Early prediction of response to ADT plus ARPIs in mHSPC using interpretable machine learning on PSMA PET/CT: a real-world study.
Authors
Affiliations (5)
Affiliations (5)
- Department of Urology, Disorders of Prostate Cancer Multidisciplinary Team, National Clinical Research Center for Geriatric Disorders, Xiangya Hospital, Central South University, Changsha, China.
- Department of PET Center, National Clinical Research Center for Geriatric Disorders, Xiangya Hospital, Central South University, Changsha, China.
- Department of Pathology, Disorders of Prostate Cancer Multidisciplinary Team, National Clinical Research Center for Geriatric Disorders, Xiangya Hospital, Central South University, Changsha, China. [email protected].
- Department of PET Center, National Clinical Research Center for Geriatric Disorders, Xiangya Hospital, Central South University, Changsha, China. [email protected].
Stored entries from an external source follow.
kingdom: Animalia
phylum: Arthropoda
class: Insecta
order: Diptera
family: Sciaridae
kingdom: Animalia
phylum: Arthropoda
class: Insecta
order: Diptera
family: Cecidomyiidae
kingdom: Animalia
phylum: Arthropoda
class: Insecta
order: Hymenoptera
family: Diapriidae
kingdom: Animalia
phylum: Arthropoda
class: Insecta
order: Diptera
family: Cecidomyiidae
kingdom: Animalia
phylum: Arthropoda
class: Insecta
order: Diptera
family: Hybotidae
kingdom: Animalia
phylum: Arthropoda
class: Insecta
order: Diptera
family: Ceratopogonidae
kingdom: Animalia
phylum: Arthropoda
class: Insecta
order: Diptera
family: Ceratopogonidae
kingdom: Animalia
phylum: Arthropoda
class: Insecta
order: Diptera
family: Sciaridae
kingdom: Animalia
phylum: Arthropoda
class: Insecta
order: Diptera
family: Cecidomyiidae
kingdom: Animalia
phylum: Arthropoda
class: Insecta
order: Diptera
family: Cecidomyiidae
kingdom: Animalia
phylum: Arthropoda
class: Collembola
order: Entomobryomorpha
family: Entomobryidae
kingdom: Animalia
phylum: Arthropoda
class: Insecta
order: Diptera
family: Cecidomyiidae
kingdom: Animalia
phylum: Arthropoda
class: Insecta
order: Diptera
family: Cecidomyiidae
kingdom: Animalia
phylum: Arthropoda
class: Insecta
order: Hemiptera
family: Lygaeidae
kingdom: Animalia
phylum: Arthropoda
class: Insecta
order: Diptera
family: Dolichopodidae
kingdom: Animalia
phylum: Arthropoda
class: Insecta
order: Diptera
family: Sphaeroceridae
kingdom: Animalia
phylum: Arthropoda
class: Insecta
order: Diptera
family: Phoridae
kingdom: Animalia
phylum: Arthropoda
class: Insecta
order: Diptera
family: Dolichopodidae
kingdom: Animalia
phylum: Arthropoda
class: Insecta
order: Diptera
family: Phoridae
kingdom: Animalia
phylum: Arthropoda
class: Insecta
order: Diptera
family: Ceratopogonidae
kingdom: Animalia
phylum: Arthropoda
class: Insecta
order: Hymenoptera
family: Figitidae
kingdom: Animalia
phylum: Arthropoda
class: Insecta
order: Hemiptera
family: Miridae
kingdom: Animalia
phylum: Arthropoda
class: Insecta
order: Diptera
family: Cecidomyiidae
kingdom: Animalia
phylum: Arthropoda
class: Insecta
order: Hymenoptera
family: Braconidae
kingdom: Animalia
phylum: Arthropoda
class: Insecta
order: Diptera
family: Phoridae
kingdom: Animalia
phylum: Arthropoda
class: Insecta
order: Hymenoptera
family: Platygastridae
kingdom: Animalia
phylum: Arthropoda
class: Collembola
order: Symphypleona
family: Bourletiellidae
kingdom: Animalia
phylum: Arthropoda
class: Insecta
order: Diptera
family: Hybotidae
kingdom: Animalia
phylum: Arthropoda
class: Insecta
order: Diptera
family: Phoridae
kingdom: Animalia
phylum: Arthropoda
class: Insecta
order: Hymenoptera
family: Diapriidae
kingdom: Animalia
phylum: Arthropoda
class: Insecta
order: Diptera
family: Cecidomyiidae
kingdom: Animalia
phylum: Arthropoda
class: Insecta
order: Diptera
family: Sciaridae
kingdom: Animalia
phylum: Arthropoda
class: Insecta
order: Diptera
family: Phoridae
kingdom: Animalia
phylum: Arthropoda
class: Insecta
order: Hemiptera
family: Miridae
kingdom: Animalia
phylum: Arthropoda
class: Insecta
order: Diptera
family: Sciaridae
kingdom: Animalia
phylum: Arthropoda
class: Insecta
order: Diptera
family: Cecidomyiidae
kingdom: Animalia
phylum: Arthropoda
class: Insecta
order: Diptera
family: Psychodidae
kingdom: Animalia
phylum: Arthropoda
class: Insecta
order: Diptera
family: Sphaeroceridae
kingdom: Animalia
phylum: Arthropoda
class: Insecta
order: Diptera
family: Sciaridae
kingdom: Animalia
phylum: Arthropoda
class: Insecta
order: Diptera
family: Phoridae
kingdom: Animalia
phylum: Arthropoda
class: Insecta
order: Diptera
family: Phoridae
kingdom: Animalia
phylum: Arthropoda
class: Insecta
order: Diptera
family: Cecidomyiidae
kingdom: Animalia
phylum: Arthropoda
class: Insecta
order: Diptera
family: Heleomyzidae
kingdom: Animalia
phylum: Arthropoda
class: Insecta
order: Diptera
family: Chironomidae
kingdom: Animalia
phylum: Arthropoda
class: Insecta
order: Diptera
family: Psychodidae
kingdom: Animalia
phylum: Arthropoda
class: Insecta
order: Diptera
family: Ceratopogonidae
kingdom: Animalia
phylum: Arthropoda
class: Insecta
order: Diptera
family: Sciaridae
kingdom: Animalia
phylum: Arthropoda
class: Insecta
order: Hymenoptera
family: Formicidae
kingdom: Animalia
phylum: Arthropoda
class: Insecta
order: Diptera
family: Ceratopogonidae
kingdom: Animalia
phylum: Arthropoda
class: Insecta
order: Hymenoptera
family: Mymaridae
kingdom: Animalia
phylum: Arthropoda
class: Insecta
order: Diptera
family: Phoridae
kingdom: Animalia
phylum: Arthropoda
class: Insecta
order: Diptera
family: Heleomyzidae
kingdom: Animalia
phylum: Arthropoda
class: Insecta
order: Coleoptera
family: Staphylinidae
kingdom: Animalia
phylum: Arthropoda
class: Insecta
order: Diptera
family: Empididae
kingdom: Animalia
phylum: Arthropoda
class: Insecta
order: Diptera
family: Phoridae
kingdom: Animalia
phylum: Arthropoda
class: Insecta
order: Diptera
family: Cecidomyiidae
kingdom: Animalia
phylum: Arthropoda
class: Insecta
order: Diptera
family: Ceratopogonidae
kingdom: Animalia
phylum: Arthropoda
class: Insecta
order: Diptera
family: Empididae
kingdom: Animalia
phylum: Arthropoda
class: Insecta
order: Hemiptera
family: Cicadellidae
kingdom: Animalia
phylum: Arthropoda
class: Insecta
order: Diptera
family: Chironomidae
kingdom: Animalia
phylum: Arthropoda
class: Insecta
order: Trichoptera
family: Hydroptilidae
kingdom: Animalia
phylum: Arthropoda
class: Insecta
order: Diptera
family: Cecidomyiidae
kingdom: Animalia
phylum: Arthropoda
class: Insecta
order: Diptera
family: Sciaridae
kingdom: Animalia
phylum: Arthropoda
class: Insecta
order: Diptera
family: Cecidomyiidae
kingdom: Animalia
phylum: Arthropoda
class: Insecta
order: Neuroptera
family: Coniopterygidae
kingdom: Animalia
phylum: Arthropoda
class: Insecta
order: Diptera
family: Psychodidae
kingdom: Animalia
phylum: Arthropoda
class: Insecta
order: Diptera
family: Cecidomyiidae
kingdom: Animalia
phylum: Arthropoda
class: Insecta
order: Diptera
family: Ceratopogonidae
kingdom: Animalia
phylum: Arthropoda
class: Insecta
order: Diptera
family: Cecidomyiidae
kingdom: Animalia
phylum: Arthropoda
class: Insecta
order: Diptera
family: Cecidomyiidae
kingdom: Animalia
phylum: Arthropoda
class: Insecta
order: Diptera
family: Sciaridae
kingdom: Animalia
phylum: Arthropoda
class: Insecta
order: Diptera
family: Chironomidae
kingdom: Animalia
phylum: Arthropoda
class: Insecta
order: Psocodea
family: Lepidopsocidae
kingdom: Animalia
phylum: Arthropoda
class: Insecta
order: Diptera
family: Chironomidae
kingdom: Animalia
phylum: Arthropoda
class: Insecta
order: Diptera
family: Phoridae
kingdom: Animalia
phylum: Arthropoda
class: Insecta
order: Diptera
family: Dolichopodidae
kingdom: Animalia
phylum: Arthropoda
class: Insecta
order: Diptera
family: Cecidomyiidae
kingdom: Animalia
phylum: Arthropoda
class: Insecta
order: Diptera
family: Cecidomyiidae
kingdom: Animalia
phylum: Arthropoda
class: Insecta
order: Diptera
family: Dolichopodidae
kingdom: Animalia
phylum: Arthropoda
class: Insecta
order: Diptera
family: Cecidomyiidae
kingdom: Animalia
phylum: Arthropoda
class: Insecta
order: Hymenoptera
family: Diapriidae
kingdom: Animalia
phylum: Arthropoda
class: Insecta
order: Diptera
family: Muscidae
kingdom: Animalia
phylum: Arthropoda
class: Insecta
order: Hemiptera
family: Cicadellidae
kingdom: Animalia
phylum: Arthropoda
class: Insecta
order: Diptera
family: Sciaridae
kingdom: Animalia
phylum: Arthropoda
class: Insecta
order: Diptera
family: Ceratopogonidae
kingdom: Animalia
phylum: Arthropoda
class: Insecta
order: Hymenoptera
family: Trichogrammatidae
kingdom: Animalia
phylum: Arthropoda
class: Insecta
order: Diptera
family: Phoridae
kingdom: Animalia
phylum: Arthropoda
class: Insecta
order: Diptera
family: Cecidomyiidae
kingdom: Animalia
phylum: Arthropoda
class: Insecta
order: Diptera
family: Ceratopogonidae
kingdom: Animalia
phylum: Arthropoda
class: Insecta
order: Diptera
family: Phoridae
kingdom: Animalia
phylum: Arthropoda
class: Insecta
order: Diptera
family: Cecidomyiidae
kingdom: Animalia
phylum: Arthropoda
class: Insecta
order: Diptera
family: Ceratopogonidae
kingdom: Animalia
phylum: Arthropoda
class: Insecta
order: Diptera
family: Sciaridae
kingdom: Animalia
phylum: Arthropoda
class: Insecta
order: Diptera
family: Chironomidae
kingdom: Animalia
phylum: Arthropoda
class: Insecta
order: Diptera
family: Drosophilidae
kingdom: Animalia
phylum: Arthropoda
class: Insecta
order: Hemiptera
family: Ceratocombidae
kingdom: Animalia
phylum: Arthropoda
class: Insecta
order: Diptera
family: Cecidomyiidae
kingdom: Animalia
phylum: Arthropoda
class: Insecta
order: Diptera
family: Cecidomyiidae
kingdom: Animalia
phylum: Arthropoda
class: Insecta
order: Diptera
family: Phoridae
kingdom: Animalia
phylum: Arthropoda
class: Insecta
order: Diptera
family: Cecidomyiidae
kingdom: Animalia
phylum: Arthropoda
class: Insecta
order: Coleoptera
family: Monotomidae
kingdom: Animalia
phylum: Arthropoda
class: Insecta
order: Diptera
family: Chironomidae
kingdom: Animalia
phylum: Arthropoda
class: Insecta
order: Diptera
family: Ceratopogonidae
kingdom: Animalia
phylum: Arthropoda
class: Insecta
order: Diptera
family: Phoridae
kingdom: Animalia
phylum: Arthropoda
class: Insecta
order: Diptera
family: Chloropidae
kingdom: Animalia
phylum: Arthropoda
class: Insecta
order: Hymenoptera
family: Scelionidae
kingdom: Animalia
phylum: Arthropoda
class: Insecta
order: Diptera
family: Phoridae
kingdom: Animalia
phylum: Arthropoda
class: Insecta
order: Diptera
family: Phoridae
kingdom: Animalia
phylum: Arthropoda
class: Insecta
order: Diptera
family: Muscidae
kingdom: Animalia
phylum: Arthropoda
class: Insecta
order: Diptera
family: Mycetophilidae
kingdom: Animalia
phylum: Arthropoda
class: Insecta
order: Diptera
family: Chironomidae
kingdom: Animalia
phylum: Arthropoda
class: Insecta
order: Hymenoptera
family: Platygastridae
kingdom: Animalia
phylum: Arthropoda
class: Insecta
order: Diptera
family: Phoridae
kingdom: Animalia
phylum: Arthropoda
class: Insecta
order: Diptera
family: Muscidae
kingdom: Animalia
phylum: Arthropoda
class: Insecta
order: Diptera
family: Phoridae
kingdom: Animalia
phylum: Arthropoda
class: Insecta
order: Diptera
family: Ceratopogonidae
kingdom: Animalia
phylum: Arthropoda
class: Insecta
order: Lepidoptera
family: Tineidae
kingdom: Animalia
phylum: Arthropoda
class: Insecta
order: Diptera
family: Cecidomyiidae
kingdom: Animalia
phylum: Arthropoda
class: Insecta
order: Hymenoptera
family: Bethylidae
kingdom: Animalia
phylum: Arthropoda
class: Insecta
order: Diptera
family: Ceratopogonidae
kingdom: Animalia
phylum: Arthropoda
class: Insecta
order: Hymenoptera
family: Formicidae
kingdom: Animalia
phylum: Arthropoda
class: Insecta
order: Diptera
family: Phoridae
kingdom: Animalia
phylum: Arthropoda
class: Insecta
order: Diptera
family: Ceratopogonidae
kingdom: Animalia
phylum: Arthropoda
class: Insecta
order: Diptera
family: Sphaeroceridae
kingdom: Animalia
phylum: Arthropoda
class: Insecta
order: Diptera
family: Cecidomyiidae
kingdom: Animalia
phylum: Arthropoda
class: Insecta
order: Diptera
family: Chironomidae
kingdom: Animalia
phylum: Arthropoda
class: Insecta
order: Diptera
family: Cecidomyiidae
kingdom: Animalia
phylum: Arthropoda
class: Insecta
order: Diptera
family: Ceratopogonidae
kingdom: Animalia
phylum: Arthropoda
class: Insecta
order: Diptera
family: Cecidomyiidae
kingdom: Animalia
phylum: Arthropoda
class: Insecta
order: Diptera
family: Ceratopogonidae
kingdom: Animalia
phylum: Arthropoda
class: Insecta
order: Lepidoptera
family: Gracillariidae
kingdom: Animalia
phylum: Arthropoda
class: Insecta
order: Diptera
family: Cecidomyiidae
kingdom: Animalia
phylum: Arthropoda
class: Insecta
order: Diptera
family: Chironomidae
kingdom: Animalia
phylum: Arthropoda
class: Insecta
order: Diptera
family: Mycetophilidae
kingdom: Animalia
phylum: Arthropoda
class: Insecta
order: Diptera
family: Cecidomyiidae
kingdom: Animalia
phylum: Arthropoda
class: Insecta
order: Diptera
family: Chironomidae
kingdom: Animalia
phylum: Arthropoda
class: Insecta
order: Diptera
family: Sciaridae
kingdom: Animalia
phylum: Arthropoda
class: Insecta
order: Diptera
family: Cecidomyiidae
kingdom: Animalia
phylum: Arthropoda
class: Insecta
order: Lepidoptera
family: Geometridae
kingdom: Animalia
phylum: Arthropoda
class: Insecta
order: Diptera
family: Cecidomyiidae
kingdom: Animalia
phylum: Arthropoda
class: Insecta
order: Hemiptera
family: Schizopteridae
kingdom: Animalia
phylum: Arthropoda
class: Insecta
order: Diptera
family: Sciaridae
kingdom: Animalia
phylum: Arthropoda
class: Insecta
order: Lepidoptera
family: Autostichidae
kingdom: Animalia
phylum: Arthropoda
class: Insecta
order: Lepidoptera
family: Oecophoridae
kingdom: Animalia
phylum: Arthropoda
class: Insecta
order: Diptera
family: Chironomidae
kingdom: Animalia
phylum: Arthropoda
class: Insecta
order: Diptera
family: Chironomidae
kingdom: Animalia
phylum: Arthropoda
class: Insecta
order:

- Department of Urology, Disorders of Prostate Cancer Multidisciplinary Team, National Clinical Research Center for Geriatric Disorders, Xiangya Hospital, Central South University, Changsha, China. [email protected].
Abstract
Reliable tools for early prediction of treatment response to androgen deprivation therapy (ADT) plus novel androgen receptor pathway inhibitors (ARPIs) in metastatic hormone-sensitive prostate cancer (mHSPC) remain lacking. This study aimed to develop and validate an interpretable machine learning model integrating [⁶⁸Ga]Ga-PSMA PET/CT-derived imaging features to predict response before therapy initiation. In this real-world study, 212 de novo mHSPC patients undergoing [⁶⁸Ga]Ga-PSMA PET/CT were included. Eighteen imaging and eight clinical features were extracted. Three ensemble-based recursive algorithms were applied for feature selection, and six machine learning models were developed. SHAP analysis was used for interpretability. Model outputs were combined with CHAARTED-defined tumor burden for refined risk stratification. Ten key features were identified, including metastatic total lesion PSMA uptake (m_TL_PSMA), whole-body peak standardized uptake value (w_SUVpeak), and primary lesion mean standardized uptake value (p_SUVmean). CatBoost achieved the best performance (training AUC = 0.908; test AUC = 0.904; Kappa = 0.717). In a temporally independent validation cohort, the model yielded an AUC of 0.875 (95% CI: 0.765-0.961), sensitivity of 0.72, and specificity of 0.89. Combined with CHAARTED classification, the model stratified patients into prognostic groups: responders with low-volume disease had the best metastatic castration-resistant prostate cancer (mCRPC)-free survival, while non-responders with high-volume disease had the worst outcomes. The explainable CatBoost-based model integrating quantitative PSMA PET/CT features demonstrated promising accuracy in predicting response to ADT plus ARPIs in mHSPC. When combined with the CHAARTED classification, it facilitated risk stratification. Prospective multicenter validation is required.